À l’évidence, les personnages secondaires masculins manquent de relief à côté des ces femmes pittoresques, de ces mères tutélaires dont la présence est nécessaire à l’émancipation des jeunes garçons. Il faut dire que les pères sont souvent absents dans l’univers d’Ozon. Pourtant, leur ascendance résiste au temps. Il n’y a qu’à voir la mère d’Alex (impeccable Isabelle Nanty), effacée derrière un mari dont le rôle et l’autorité sont chasse-gardée. Elle aurait sûrement voulu vivre une autre vie mais ne s’est jamais permise de la rêver ailleurs que dans son foyer, laissant son mari décider de l’avenir de son fils comme de toute la maisonnée. Le cinéaste évoque alors la pression familiale susceptible d’être ressentie en raison des petits mouchoirs disposés sur les troubles liés à la masculinité.
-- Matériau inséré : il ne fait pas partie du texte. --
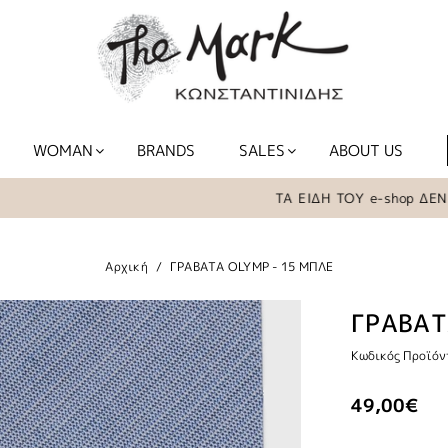
WOMAN
BRANDS
SALES
ABOUT US
ΤΑ ΕΙΔΗ ΤΟΥ e-shop ΔΕΝ Β
Αρχική
ΓΡΑΒΑΤΑ OLYMP - 15 ΜΠΛΕ
ΓΡΑΒΑΤ
Κωδικός Προϊόν
49,00€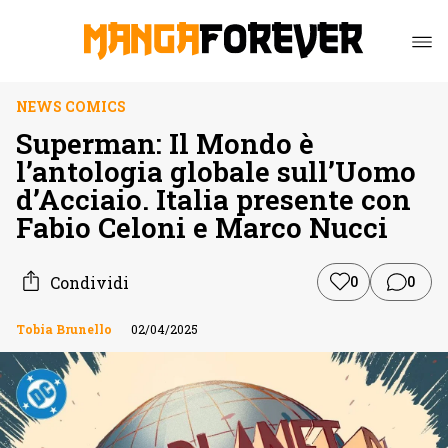
NEWS COMICS
Superman: Il Mondo è
l’antologia globale sull’Uomo
d’Acciaio. Italia presente con
Fabio Celoni e Marco Nucci
Condividi
0
0
Tobia Brunello
02/04/2025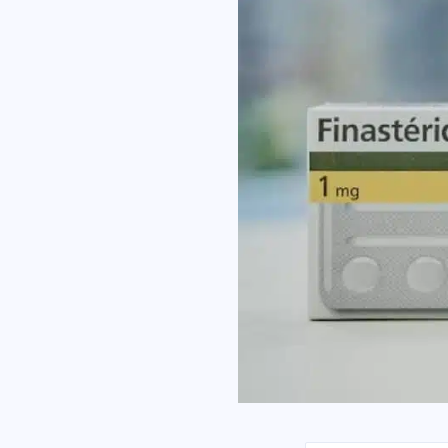
Ik 
gel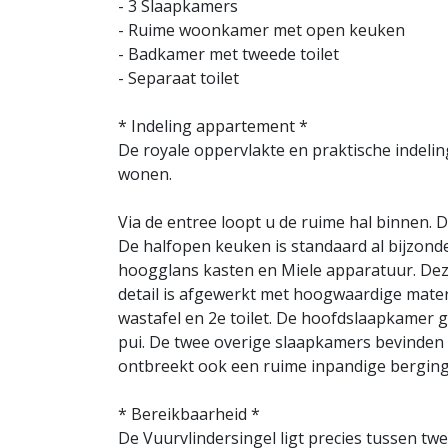
- 3 Slaapkamers
- Ruime woonkamer met open keuken
- Badkamer met tweede toilet
- Separaat toilet
* Indeling appartement *
De royale oppervlakte en praktische indeli
wonen.
Via de entree loopt u de ruime hal binnen. D
De halfopen keuken is standaard al bijzonde
hoogglans kasten en Miele apparatuur. Deze 
detail is afgewerkt met hoogwaardige mater
wastafel en 2e toilet. De hoofdslaapkamer g
pui. De twee overige slaapkamers bevinden 
ontbreekt ook een ruime inpandige berging
* Bereikbaarheid *
De Vuurvlindersingel ligt precies tussen twe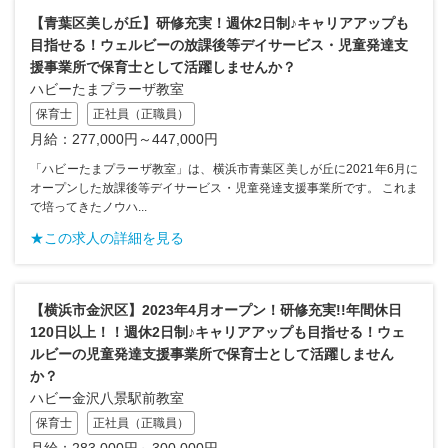
【青葉区美しが丘】研修充実！週休2日制♪キャリアアップも
目指せる！ウェルビーの放課後等デイサービス・児童発達支
援事業所で保育士として活躍しませんか？
ハビーたまプラーザ教室
保育士
正社員（正職員）
月給：277,000円～447,000円
「ハビーたまプラーザ教室」は、横浜市青葉区美しが丘に2021年6月に
オープンした放課後等デイサービス・児童発達支援事業所です。 これま
で培ってきたノウハ...
★この求人の詳細を見る
【横浜市金沢区】2023年4月オープン！研修充実!!年間休日
120日以上！！週休2日制♪キャリアアップも目指せる！ウェ
ルビーの児童発達支援事業所で保育士として活躍しません
か？
ハビー金沢八景駅前教室
保育士
正社員（正職員）
月給：283,000円～300,000円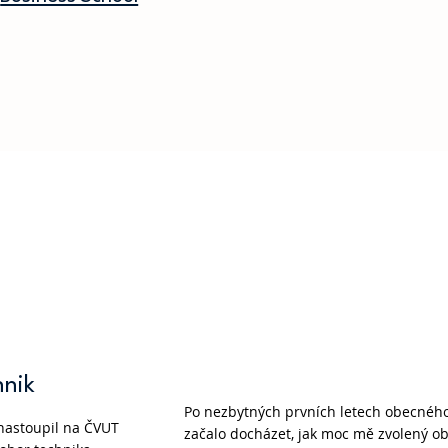
hnik
Po nezbytných prvních letech obecného 
nastoupil na ČVUT
začalo docházet, jak moc mě zvolený ob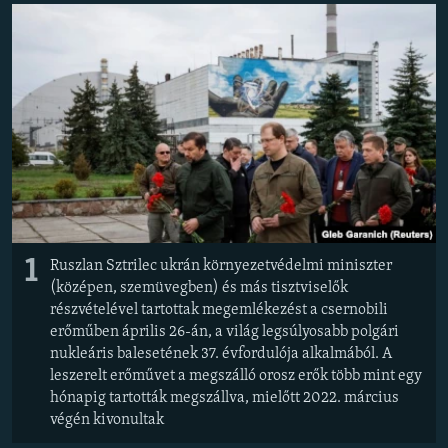
EURÓPAI UNIÓ
VILÁG
KLÍMAVÁLTOZÁS
A MÚLT TANULSÁGAI
KÖVESSEN MINKET!
1
Ruszlan Sztrilec ukrán környezetvédelmi miniszter
Valamennyi RFE/RL weboldal
(középen, szemüvegben) és más tisztviselők
részvételével tartottak megemlékezést a csernobili
erőműben április 26-án, a világ legsúlyosabb polgári
nukleáris balesetének 37. évfordulója alkalmából. A
leszerelt erőművet a megszálló orosz erők több mint egy
hónapig tartották megszállva, mielőtt 2022. március
végén kivonultak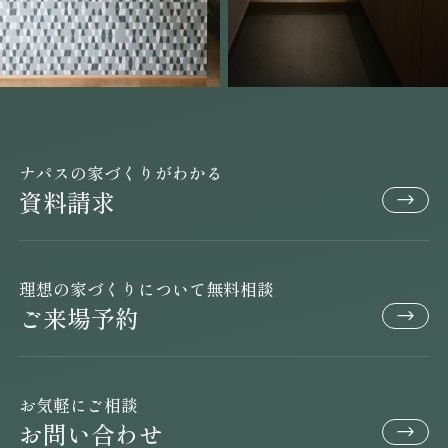
ナパスの家づくりがわかる
資料請求
理想の家づくりについて無料相談
ご来場予約
お気軽にご相談
お問い合わせ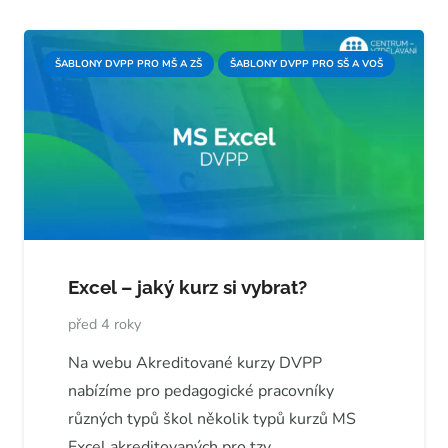
ŠABLONY DVPP PRO MŠ A ZŠ
ŠABLONY DVPP PRO SŠ A VOŠ
Excel – jaký kurz si vybrat?
před 4 roky
Na webu Akreditované kurzy DVPP
nabízíme pro pedagogické pracovníky
různých typů škol několik typů kurzů MS
Excel akreditovaných pro tzv.…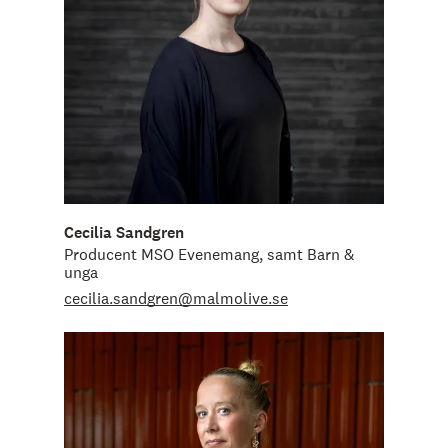
Cecilia Sandgren
Producent MSO Evenemang, samt Barn &
unga
cecilia.sandgren@malmolive.se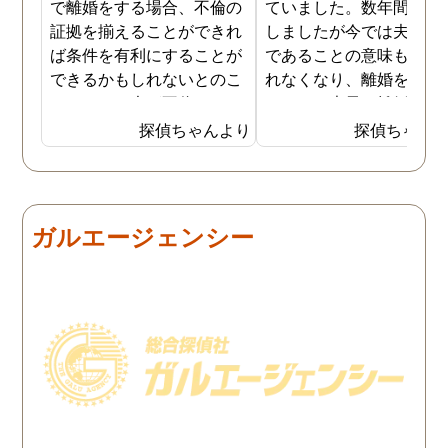
で離婚をする場合、不倫の
ていました。数年間は我
証拠を揃えることができれ
しましたが今では夫と夫
ば条件を有利にすることが
であることの意味も感じ
できるかもしれないとのこ
れなくなり、離婚を決意
とでした。夫が不倫をして
ました。素早く離婚を成
いるのは確実なのですが、
させるためには夫の不倫
探偵ちゃんより
探偵ちゃん
私の証言だけでは効力が弱
証拠を手に入れることが
いようです。弁護士のアド
っ取り早く、探偵に調査
バイスを受け、探偵に不倫
依頼しました。探偵に夫
の証拠を集めてもらうこと
行動パターンを伝え、予
ガルエージェンシー
にしました。夫は私への関
の範囲内で最も成果を上
心など全くありませんの
られそうな調査プランを
で、帰宅せずに外泊するこ
ててもらいました。おか
とはしょっちゅうです。次
で調査費の節約ができま
の休みも休日出勤と称して
たし、夫と離婚をするの
家を空けているので、この
必要な不倫の証拠も手に
日に証拠集めをお願いしま
れることができました。
した。夫が言う休日出勤な
どは真っ赤な嘘で、探偵が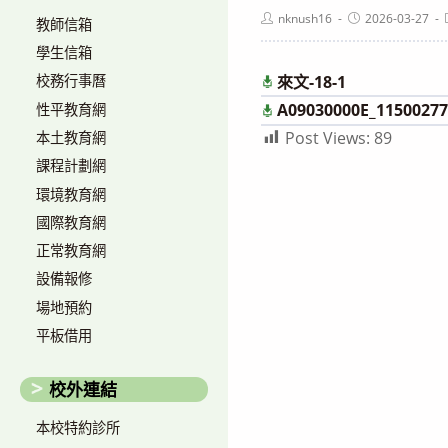
Post
Post
nknush16
2026-03-27
教師信箱
author:
published:
學生信箱
來文-18-1
校務行事曆
A09030000E_11500277
性平教育網
Post Views:
89
本土教育網
課程計劃網
環境教育網
國際教育網
正常教育網
設備報修
場地預約
平板借用
校外連結
本校特約診所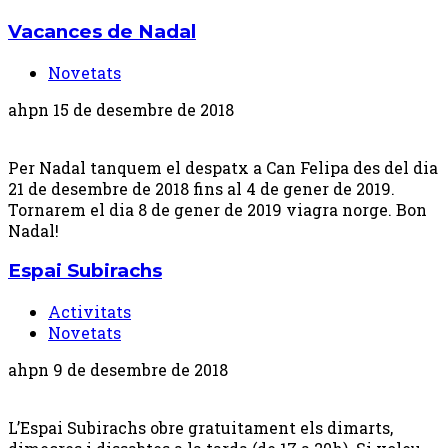
Vacances de Nadal
Novetats
ahpn
15 de desembre de 2018
Per Nadal tanquem el despatx a Can Felipa des del dia
21 de desembre de 2018 fins al 4 de gener de 2019.
Tornarem el dia 8 de gener de 2019 viagra norge. Bon
Nadal!
Espai Subirachs
Activitats
Novetats
ahpn
9 de desembre de 2018
L’Espai Subirachs obre gratuitament els dimarts,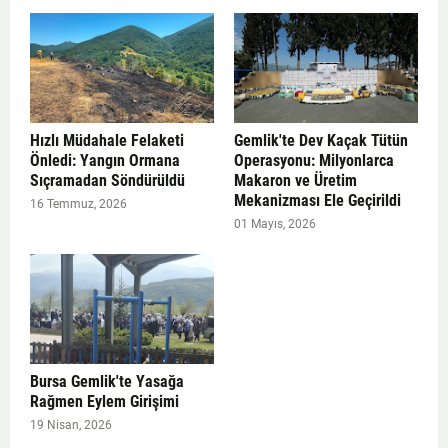
Hızlı Müdahale Felaketi
Gemlik'te Dev Kaçak Tütün
Önledi: Yangın Ormana
Operasyonu: Milyonlarca
Sıçramadan Söndürüldü
Makaron ve Üretim
Mekanizması Ele Geçirildi
16 Temmuz, 2026
01 Mayıs, 2026
Bursa Gemlik'te Yasağa
Rağmen Eylem Girişimi
19 Nisan, 2026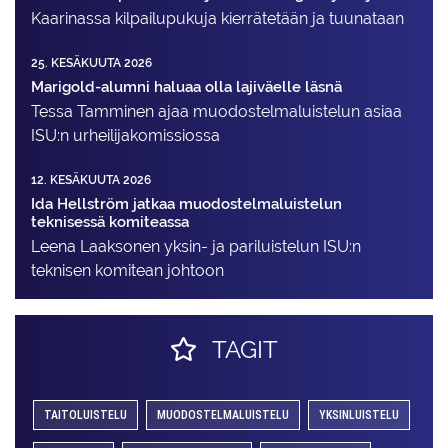
Kaarinassa kilpailupukuja kierrätetään ja tuunataan
25. KESÄKUUTA 2026
Marigold-alumni haluaa olla lajiväelle läsnä
Tessa Tamminen ajaa muodostelma­luistelun asiaa
ISU:n urheilija­komissiossa
12. KESÄKUUTA 2026
Ida Hellström jatkaa muodostelmaluistelun
teknisessä komiteassa
Leena Laaksonen yksin- ja pariluistelun ISU:n
teknisen komitean johtoon
TAGIT
TAITOLUISTELU
MUODOSTELMALUISTELU
YKSINLUISTELU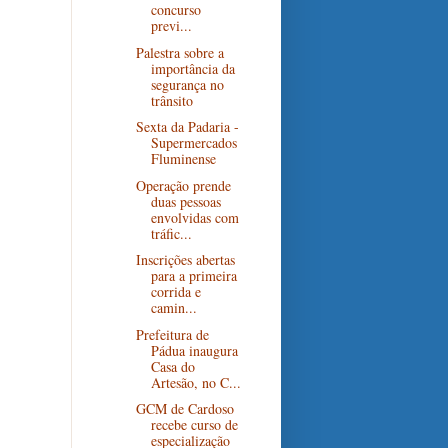
concurso
previ...
Palestra sobre a
importância da
segurança no
trânsito
Sexta da Padaria -
Supermercados
Fluminense
Operação prende
duas pessoas
envolvidas com
tráfic...
Inscrições abertas
para a primeira
corrida e
camin...
Prefeitura de
Pádua inaugura
Casa do
Artesão, no C...
GCM de Cardoso
recebe curso de
especialização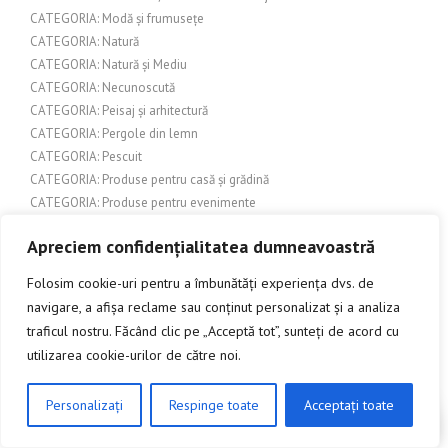
CATEGORIA: Modă și frumusețe
CATEGORIA: Natură
CATEGORIA: Natură și Mediu
CATEGORIA: Necunoscută
CATEGORIA: Peisaj și arhitectură
CATEGORIA: Pergole din lemn
CATEGORIA: Pescuit
CATEGORIA: Produse pentru casă și grădină
CATEGORIA: Produse pentru evenimente
CATEGORIA: Sport
Apreciem confidențialitatea dumneavoastră
CATEGORIA: Sport și activități în aer liber
CATEGORIA: Tehnologie și Inovație
Folosim cookie-uri pentru a îmbunătăți experiența dvs. de
CATEGORIA: Turism și Cultură
navigare, a afișa reclame sau conținut personalizat și a analiza
CATEGORIA: Urbanism și construcții
traficul nostru. Făcând clic pe „Acceptă tot”, sunteți de acord cu
CATEGORIA: Urbanism și dezvoltare urbană
utilizarea cookie-urilor de către noi.
CATEGORIA: Uși de garaj
CATEGORIA: Uși de interior
Personalizați
Respinge toate
Acceptați toate
CATEGORIA: Uși și feronerie
CLICK AICI PENTRU A DISCUTA
CATEGORIA: Uși și porți de garaj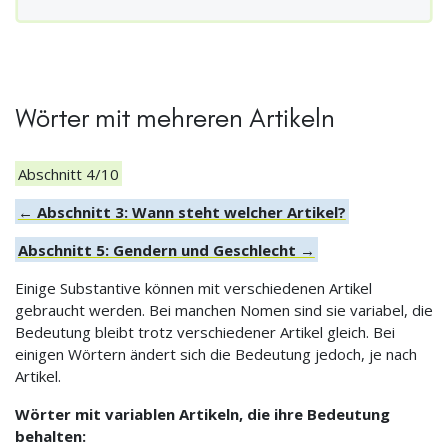
Wörter mit mehreren Artikeln
Abschnitt 4/10
← Abschnitt 3: Wann steht welcher Artikel?
Abschnitt 5: Gendern und Geschlecht →
Einige Substantive können mit verschiedenen Artikel
gebraucht werden. Bei manchen Nomen sind sie variabel, die
Bedeutung bleibt trotz verschiedener Artikel gleich. Bei
einigen Wörtern ändert sich die Bedeutung jedoch, je nach
Artikel.
Wörter mit variablen Artikeln, die ihre Bedeutung
behalten: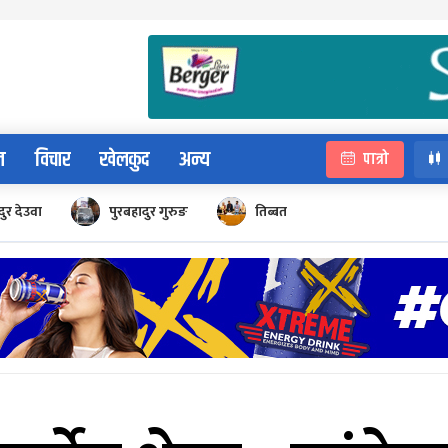
न
विचार
खेलकुद
अन्य
पात्रो
ुर देउवा
पुरबहादुर गुरुङ
तिब्बत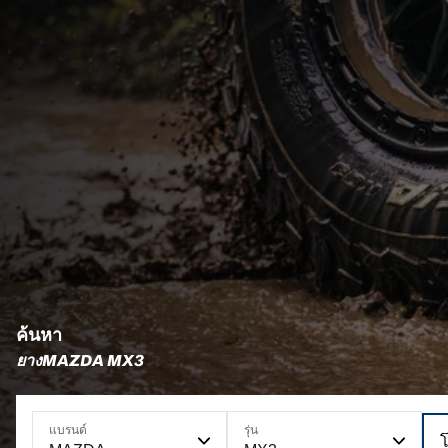
ค้นหา
ยางMAZDA MX3
แบรนด์
รุ่น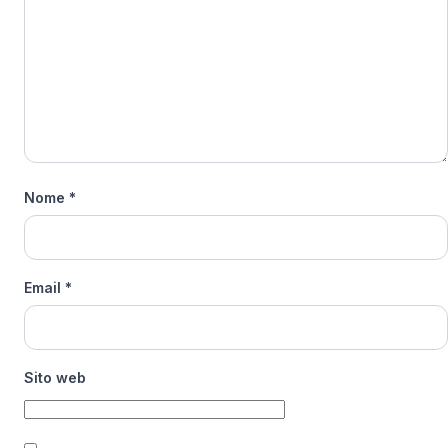
Nome
*
Email
*
Sito web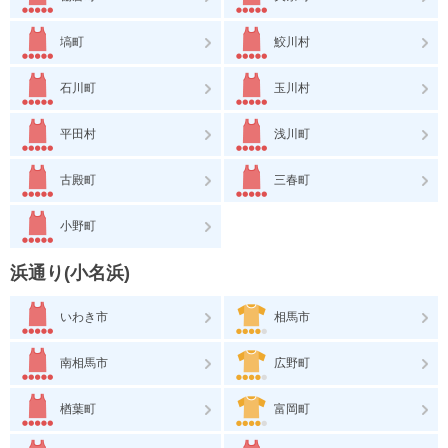
塙町
鮫川村
石川町
玉川村
平田村
浅川町
古殿町
三春町
小野町
浜通り(小名浜)
いわき市
相馬市
南相馬市
広野町
楢葉町
富岡町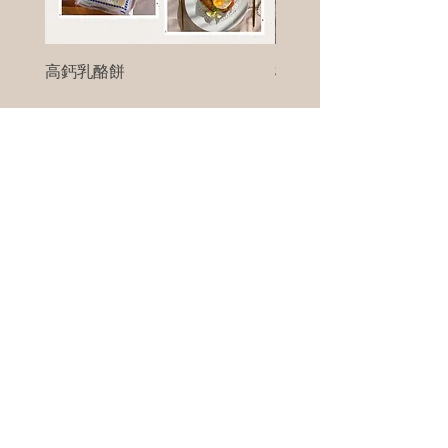
高鈣乳酪餅
樹葡萄
新竹縣寶山鄉竹安路1號
電話 :
0956111083
微信: ann111083
客戶服務
每天 8am - 8pm
我們將竭誠為您服務
©版權所有00Foods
En effet, ne pas évoquer l’homosexualité d’un oncle de la famille, c’est faire comme si elle n’avait jamais existé. Une fois n’est pas coutume, il dénonce l’ubiquité du silence qui embastille les pensées. Mais il n’y a rien d’immuable, Ozon le sait. À l’instar de Grâce à Dieu (notre critique ici) où il mettait de l’avant l’importance d’une parole libérée, il préfère ici se jouer des convenances en instillant de l’espoir dans les relations mère/fils (scène de cuisine rappelant celle de Josiane Balasko et Swann Arlaud).
On n’est pas sérieux quand on a 17 ans disait Rimbaud. Influençable parfois incontrôlable, on agit souvent sans réfléchir, animé par des sentiments aussi imprévisibles qu’irrépréhensibles. François Ozon avait 17 ans lorsqu’il découvre le roman d’Aidan Chambers. Touché par cette histoire hors norme qui bouleverse, pour l’époque, la représentation souvent sombre et grave de l’homosexualité, il rêve d’en faire le sujet de son premier film alors qu’il commence tout juste à réaliser des courts-métrages. Vingt-deux ans après Sitcom (1998) et dix-huit longs métrages plus tard, le projet a mûri dans sa tête au gré de ses explorations du travestissement (Une nouvelle amie, 2014), de la mort (Frantz), de la figure du professeur (Dans la maison) et de sa fascination pour la langue anglaise (Swimming-pool, 2003). Depuis, son cinéma a gagné en maturité et peut s’enorgueillir, au fil du temps, d’avoir fait fi de la provocation des débuts au profit d’une sagesse bienvenue. Son Été 85 se regarde alors comme le panel d’une filmographie fidèle à ses thèmes de prédilection, au roman, comme à lui-même. Certes, on pourrait reprocher au cinéaste son manque d’originalité dans l’évocation de sujets maintes fois abordés. On pourrait critiquer la banalité des sentiments décrits, leur superficialité. Mais cette maladresse à aimer, cette légèreté presque naïve, n’est-ce pas là le symbole des amours adolescentes ? Des amours incohérentes car dévorées par la passion, commandées par la spontanéité et la fraîcheur du moment qui se perdront rapidement une fois encaissée la douleur d’un premier rejet. Qu’importe. Alex saura trouver son rythme pour danser de nouveau, à l’image de nombreux personnages chez Christophe Honoré qui s’intéresse également aux récits initiatiques gays (Plaire, aimer et courir vite, notre critique ici). Il faut savoir laisser passer l’orage, pour arrimer son amour, à l’âge où l’on est tenté d’emprunter des détours. La mer est ce regard tourné vers l’horizon, cet espoir à vouloir s’en sortir, baignée par le soleil et ses rayons qui irisent l’eau comme les jeunes peaux opalines aux abords des grandes plages de galets, où les cœurs endormis de ces âmes enfantines viennent sagement se réchauffer. La fin d’une saison n’est jamais que la promesse d’une autre à venir. Dansez, dansez ! Vivez pour ne rien regretter. Exultez les cœurs, exaltez soyez. Aimez.
Durée : 1h40
Ce film a été vu dans le cadre du Festival Cinémania.